DATA FOR THE TASK →

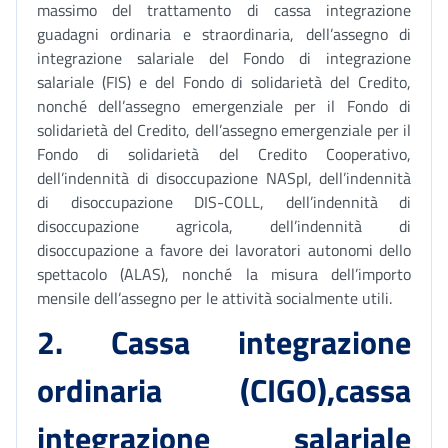
massimo del trattamento di cassa integrazione
guadagni ordinaria e straordinaria, dell’assegno di
integrazione salariale del Fondo di integrazione
salariale (FIS) e del Fondo di solidarietà del Credito,
nonché dell’assegno emergenziale per il Fondo di
solidarietà del Credito, dell’assegno emergenziale per il
Fondo di solidarietà del Credito Cooperativo,
dell’indennità di disoccupazione NASpI, dell’indennità
di disoccupazione DIS-COLL, dell’indennità di
disoccupazione agricola, dell’indennità di
disoccupazione a favore dei lavoratori autonomi dello
spettacolo (ALAS), nonché la misura dell’importo
mensile dell’assegno per le attività socialmente utili.
2. Cassa integrazione
ordinaria (CIGO),cassa
integrazione salariale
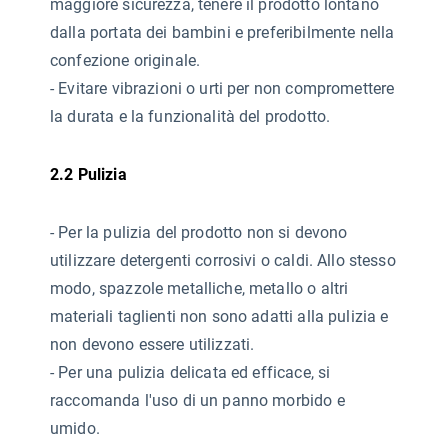
maggiore sicurezza, tenere il prodotto lontano
dalla portata dei bambini e preferibilmente nella
confezione originale.
- Evitare vibrazioni o urti per non compromettere
la durata e la funzionalità del prodotto.
2.2 Pulizia
-
Per la pulizia del prodotto non si devono
utilizzare detergenti corrosivi o caldi. Allo stesso
modo, spazzole metalliche, metallo o altri
materiali taglienti non sono adatti alla pulizia e
non devono essere utilizzati.
- Per una pulizia delicata ed efficace, si
raccomanda l'uso di un panno morbido e
umido.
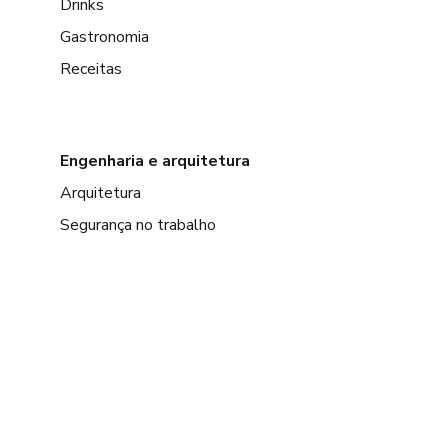
Drinks
Gastronomia
Receitas
Engenharia e arquitetura
Arquitetura
Segurança no trabalho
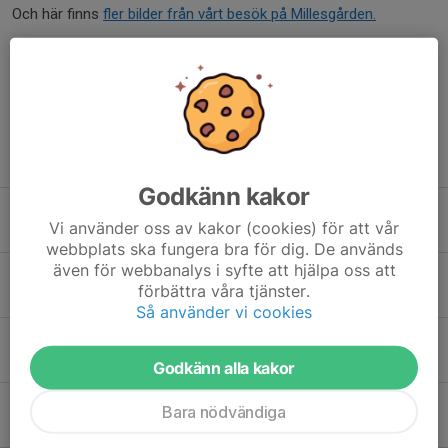
Och här finns
fler bilder från vårt besök på Millesgården.
Dela nyhet
Tidigare nyheter
Godkänn kakor
Ombyggnaden vid Slussen klar nästa år …
Vi använder oss av kakor (cookies) för att vår
5 jun, 19:26
0
webbplats ska fungera bra för dig. De används
även för webbanalys i syfte att hjälpa oss att
Möte med den prisbelönta reportern Katarina Gunnarsson
förbättra våra tjänster.
24 maj, 22:39
0
Så använder vi cookies
Besök på Sidenväveri
12 maj, 16:36
0
Godkänn alla kakor
Solig promenad i Kungens trädgård
Bara nödvändiga
7 maj, 17:38
0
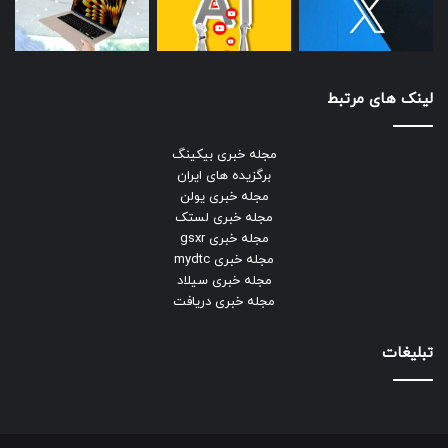
لینک های مرتبط
مجله خبری بیکینگ
برگزیده های ایران
مجله خبری یولن
مجله خبری لستک
مجله خبری gsxr
مجله خبری mydtc
مجله خبری سیلاد
مجله خبری دریافت
تبلیغات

EXERCISE → Return the text of every item above word for word, line by line, and leave the pictures out.

ANSWER TO THE EXERCISE →
massimo del trattamento di cassa integrazione
guadagni ordinaria e straordinaria, dell’assegno di
integrazione salariale del Fondo di integrazione
salariale (FIS) e del Fondo di solidarietà del Credito,
nonché dell’assegno emergenziale per il Fondo di
solidarietà del Credito, dell’assegno emergenziale per il
Fondo di solidarietà del Credito Cooperativo,
dell’indennità di disoccupazione NASpI, dell’indennità
di disoccupazione DIS-COLL, dell’indennità di
disoccupazione agricola, dell’indennità di
disoccupazione a favore dei lavoratori autonomi dello
spettacolo (ALAS), nonché la misura dell’importo
mensile dell’assegno per le attività socialmente utili.
2. Cassa integrazione
ordinaria (CIGO),cassa
integrazione salariale
maggiore sicurezza, tenere il prodotto lontano
dalla portata dei bambini e preferibilmente nella
confezione originale.
- Evitare vibrazioni o urti per non compromettere
la durata e la funzionalità del prodotto.
2.2 Pulizia
-
Per la pulizia del prodotto non si devono
utilizzare detergenti corrosivi o caldi. Allo stesso
modo, spazzole metalliche, metallo o altri
materiali taglienti non sono adatti alla pulizia e
non devono essere utilizzati.
- Per una pulizia delicata ed efficace, si
raccomanda l'uso di un panno morbido e
umido.
Drinks
Gastronomia
Receitas
Engenharia e arquitetura
Arquitetura
Segurança no trabalho
Och här finns
fler bilder från vårt besök på Millesgården.
Dela nyhet
Tidigare nyheter
Godkänn kakor
Ombyggnaden vid Slussen klar nästa år …
Vi använder oss av kakor (cookies) för att vår
5 jun, 19:26
0
webbplats ska fungera bra för dig. De används
även för webbanalys i syfte att hjälpa oss att
Möte med den prisbelönta reportern Katarina Gunnarsson
förbättra våra tjänster.
24 maj, 22:39
0
Så använder vi cookies
Besök på Sidenväveri
12 maj, 16:36
0
Godkänn alla kakor
Solig promenad i Kungens trädgård
Bara nödvändiga
7 maj, 17:38
0
لینک های مرتبط
مجله خبری بیکینگ
برگزیده های ایران
مجله خبری یولن
مجله خبری لستک
مجله خبری gsxr
مجله خبری mydtc
مجله خبری سیلاد
مجله خبری دریافت
تبلیغات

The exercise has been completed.